• Task description
Output each record exactly, excluding pictures.

━━━━━ Given data ━━━━━

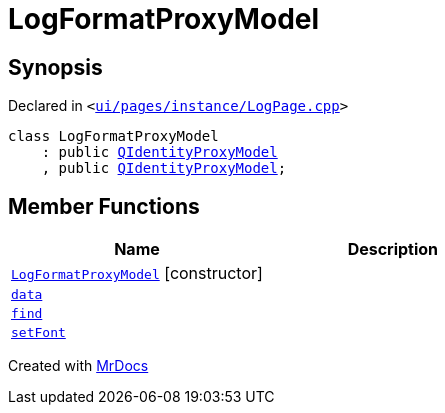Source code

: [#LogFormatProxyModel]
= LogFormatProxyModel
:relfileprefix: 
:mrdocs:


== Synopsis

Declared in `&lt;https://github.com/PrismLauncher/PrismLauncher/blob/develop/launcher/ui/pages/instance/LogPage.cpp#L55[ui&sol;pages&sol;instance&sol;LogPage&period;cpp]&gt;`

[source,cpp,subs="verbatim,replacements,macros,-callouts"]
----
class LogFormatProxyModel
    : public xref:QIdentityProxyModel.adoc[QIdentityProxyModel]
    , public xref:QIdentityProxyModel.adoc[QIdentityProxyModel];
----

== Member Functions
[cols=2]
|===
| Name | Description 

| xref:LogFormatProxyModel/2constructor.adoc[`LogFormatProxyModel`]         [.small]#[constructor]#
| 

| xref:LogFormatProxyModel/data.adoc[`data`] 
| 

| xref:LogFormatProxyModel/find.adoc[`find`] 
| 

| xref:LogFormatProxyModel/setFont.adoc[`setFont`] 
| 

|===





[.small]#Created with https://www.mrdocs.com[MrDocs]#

━━━━━

• Your solution
Source code

: [#LogFormatProxyModel]
= LogFormatProxyModel
:relfileprefix: 
:mrdocs:


== Synopsis

Declared in `&lt;https://github.com/PrismLauncher/PrismLauncher/blob/develop/launcher/ui/pages/instance/LogPage.cpp#L55[ui&sol;pages&sol;instance&sol;LogPage&period;cpp]&gt;`

[source,cpp,subs="verbatim,replacements,macros,-callouts"]
----
class LogFormatProxyModel
    : public xref:QIdentityProxyModel.adoc[QIdentityProxyModel]
    , public xref:QIdentityProxyModel.adoc[QIdentityProxyModel];
----

== Member Functions
[cols=2]
|===
| Name | Description 

| xref:LogFormatProxyModel/2constructor.adoc[`LogFormatProxyModel`]         [.small]#[constructor]#
| 

| xref:LogFormatProxyModel/data.adoc[`data`] 
| 

| xref:LogFormatProxyModel/find.adoc[`find`] 
| 

| xref:LogFormatProxyModel/setFont.adoc[`setFont`] 
| 

|===





[.small]#Created with https://www.mrdocs.com[MrDocs]#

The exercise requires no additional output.